Lu Xun's casket being transferred

Legacy during Mao's rule

 

Shortly after Lu Xun's death, Mao Zedong called him "the saint of modern China", but used his legacy selectively to promote his own political goals. In 1942, he quoted Lu out of context to tell his audience to be "a willing ox" like Lu Xun was, but told writers and artists who believed in freedom of expression that, because CCP areas were already liberated, they did not need to be like Lu Xun. After the People's Republic of China was established in 1949, CCP literary theorists portrayed his work as orthodox examples of communist literature, yet every one of Lu's close disciples from the 1930s was purged. Mao admitted that, had Lu survived until the 1950s, he would "either have gone silent or gone to prison".

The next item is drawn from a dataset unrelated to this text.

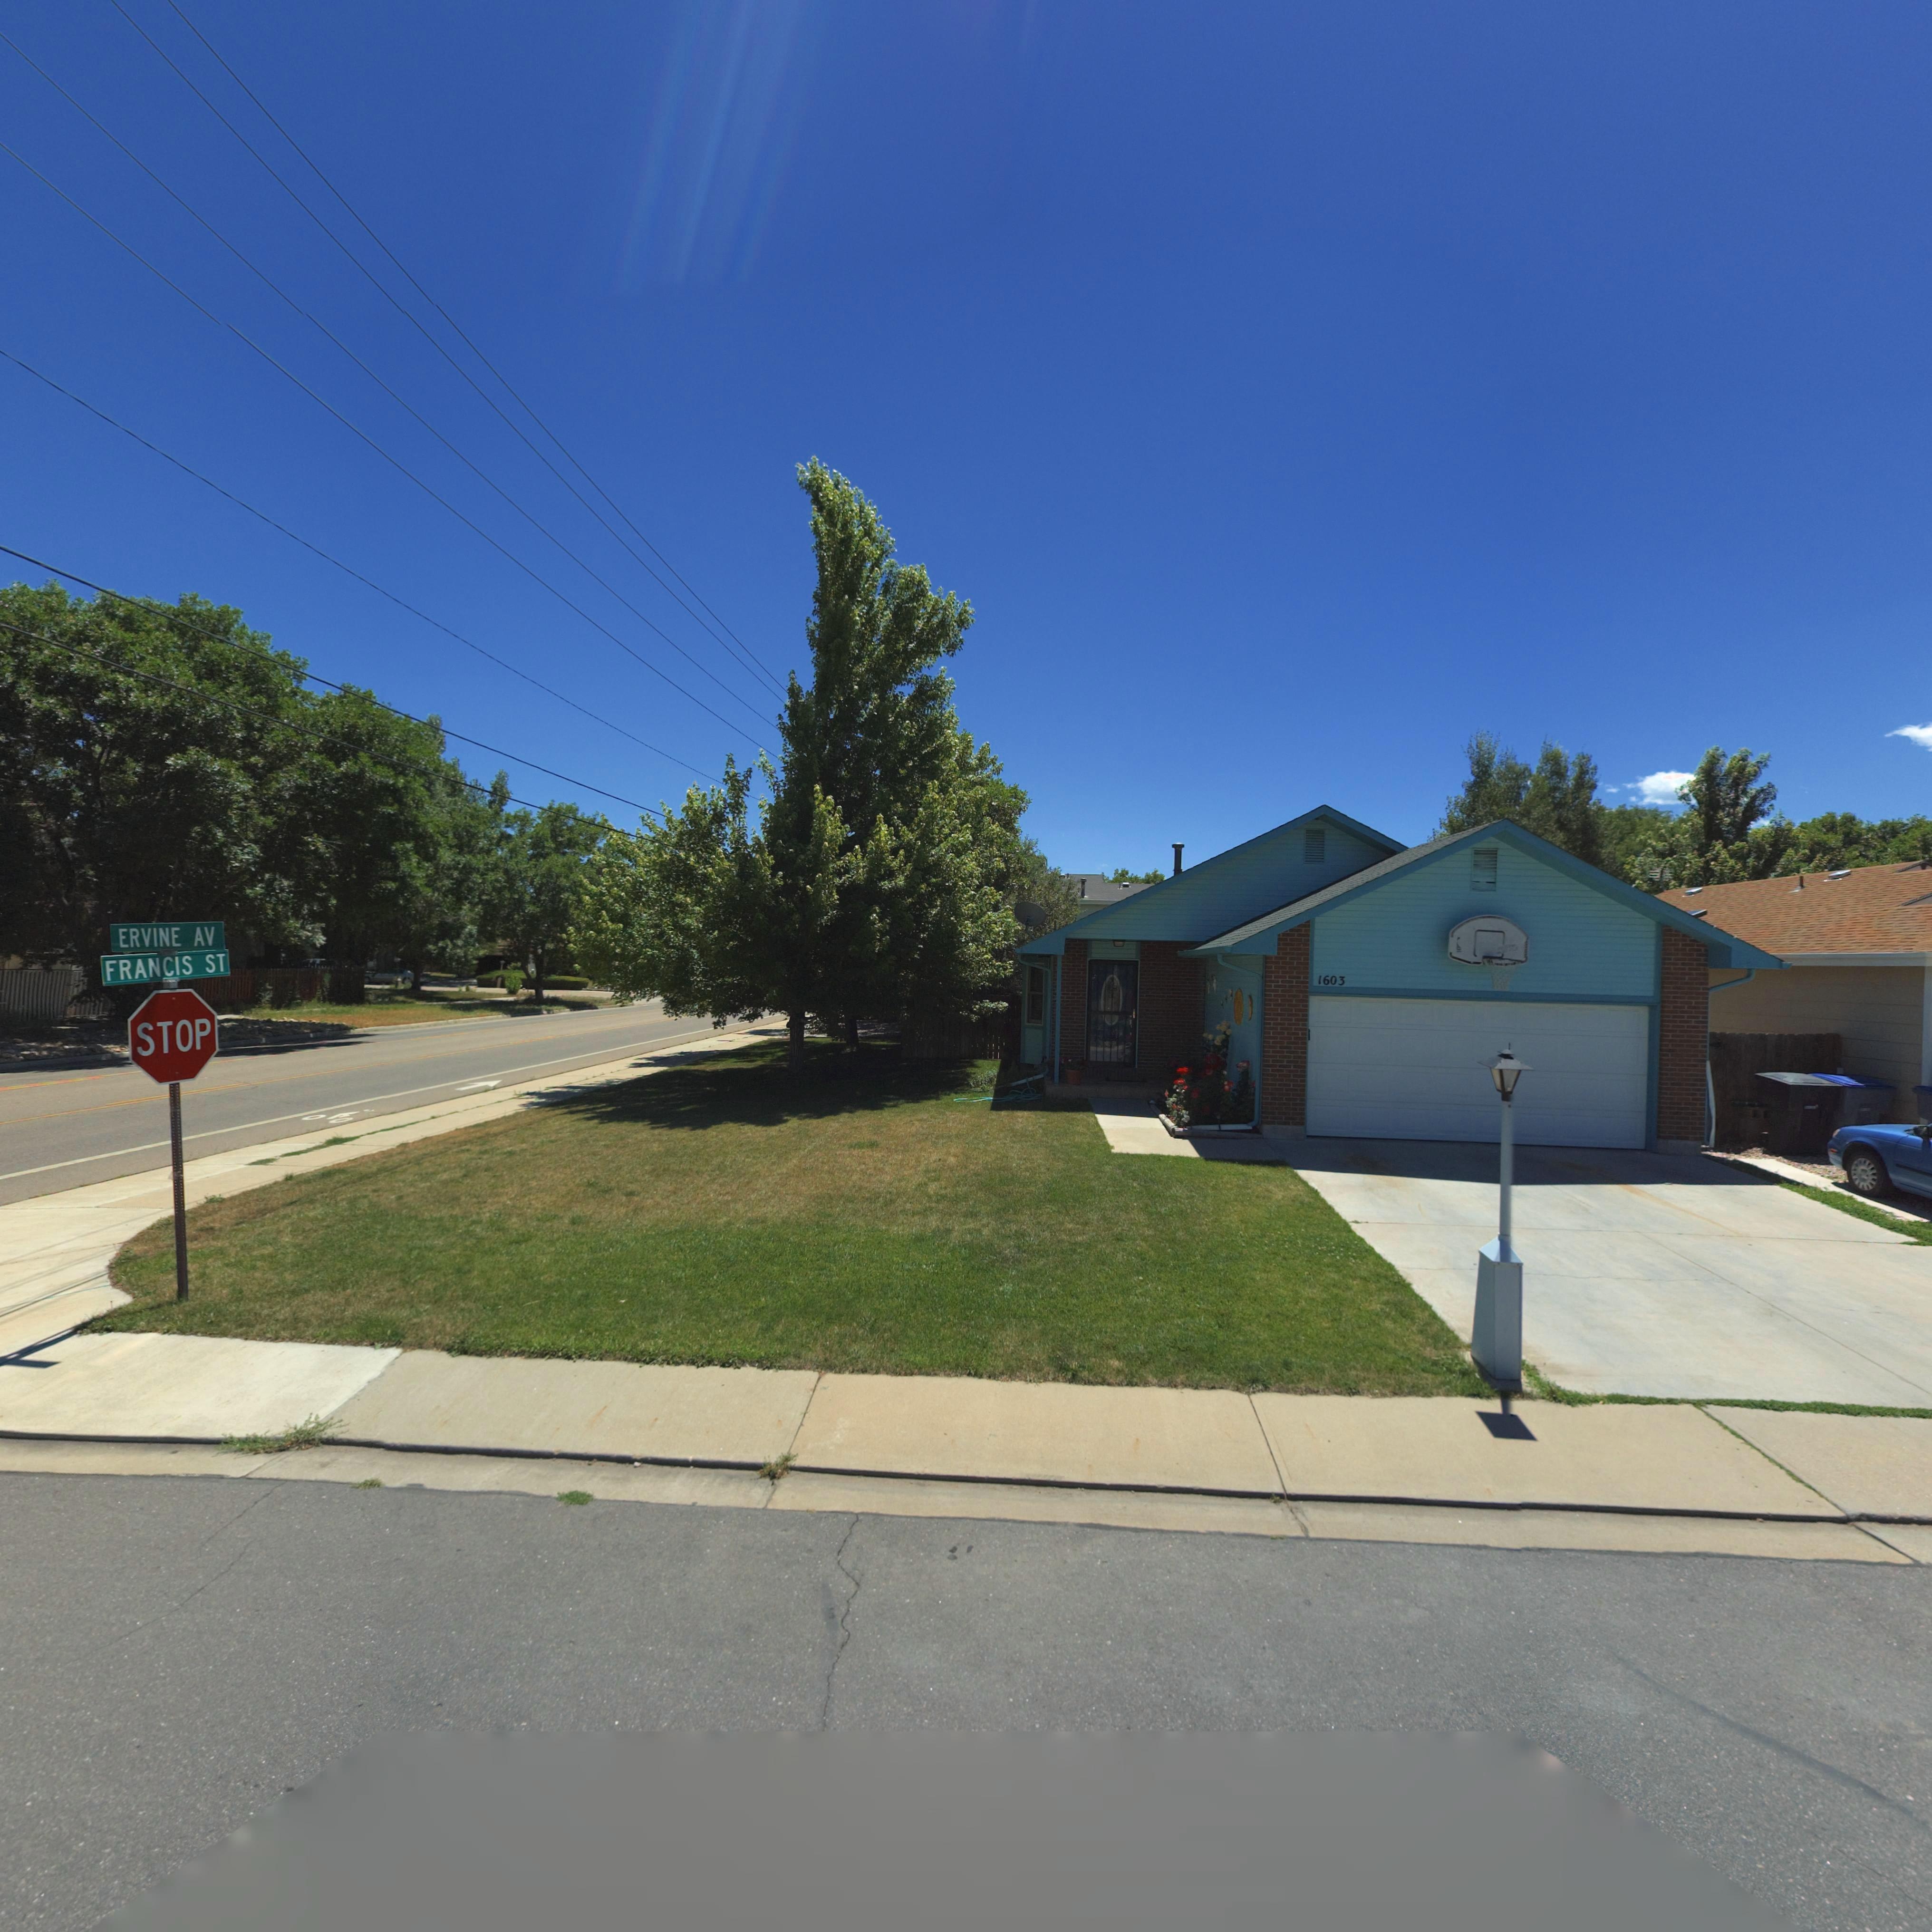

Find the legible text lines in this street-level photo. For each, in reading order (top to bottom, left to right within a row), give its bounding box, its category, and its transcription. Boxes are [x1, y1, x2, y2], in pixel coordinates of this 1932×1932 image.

The Lu Xun museum in beijing

Party leaders depicted him as "drawing the blueprint of the communist future" and Mao Zedong defined him as the "chief commander of China's Cultural Revolution," although Lu did not join the party. During the 1920s and 1930s Lu Xun and his contemporaries often met informally for free-wheeling intellectual discussions, but after the founding of the People's Republic in 1949 the Party sought more control over intellectual life in China, and this type of intellectual independence was suppressed, often violently.
During the Cultural Revolution, the CCP both hailed Lu Xun as one of the fathers of communism in China, yet ironically suppressed the very intellectual culture and style of writing that he represented. Some of his essays and writings are now part of the primary school and middle school compulsory curriculum in China.

A charicature of Lu Xun

Influence on modern Chinese literature

 

Lu Xun's importance to modern Chinese literature lies in the fact that he contributed significantly to nearly every modern literary medium during his lifetime. He wrote in a clear lucid style, which was to influence many generations, in stories, prose poems and essays. Lu Xun's two short story collections, Nahan (Call to Arms) and Panghuang (Wandering), are often acclaimed as classics of modern Chinese literature. Lu Xun's translations were important at a time when foreign literature was seldom read, and his literary criticisms remain acute and persuasively argued.

Lu Xun's statue

Overseas recognition

 

The work of Lu Xun has also received attention outside China. In 1986, Fredric Jameson cited "Diary of a Madman" as the "supreme example" of the "national allegory" form that all Third World literature takes. Gloria Davies compares Lu Xun to Nietzsche, saying that both were "trapped in the construction of a modernity which is fundamentally problematic". According to Leonardo Vittorio Arena, Lu Xun cultivated an ambiguous standpoint towards Nietzsche, a mixture of attraction and repulsion, the latter because of Nietzsche's excesses in style and content. A major literature prize in China, the Lu Xun Literary Prize is named after him, Asteroid (233547) 2007 JR27 was named after him, A crater on Mercury is named after him.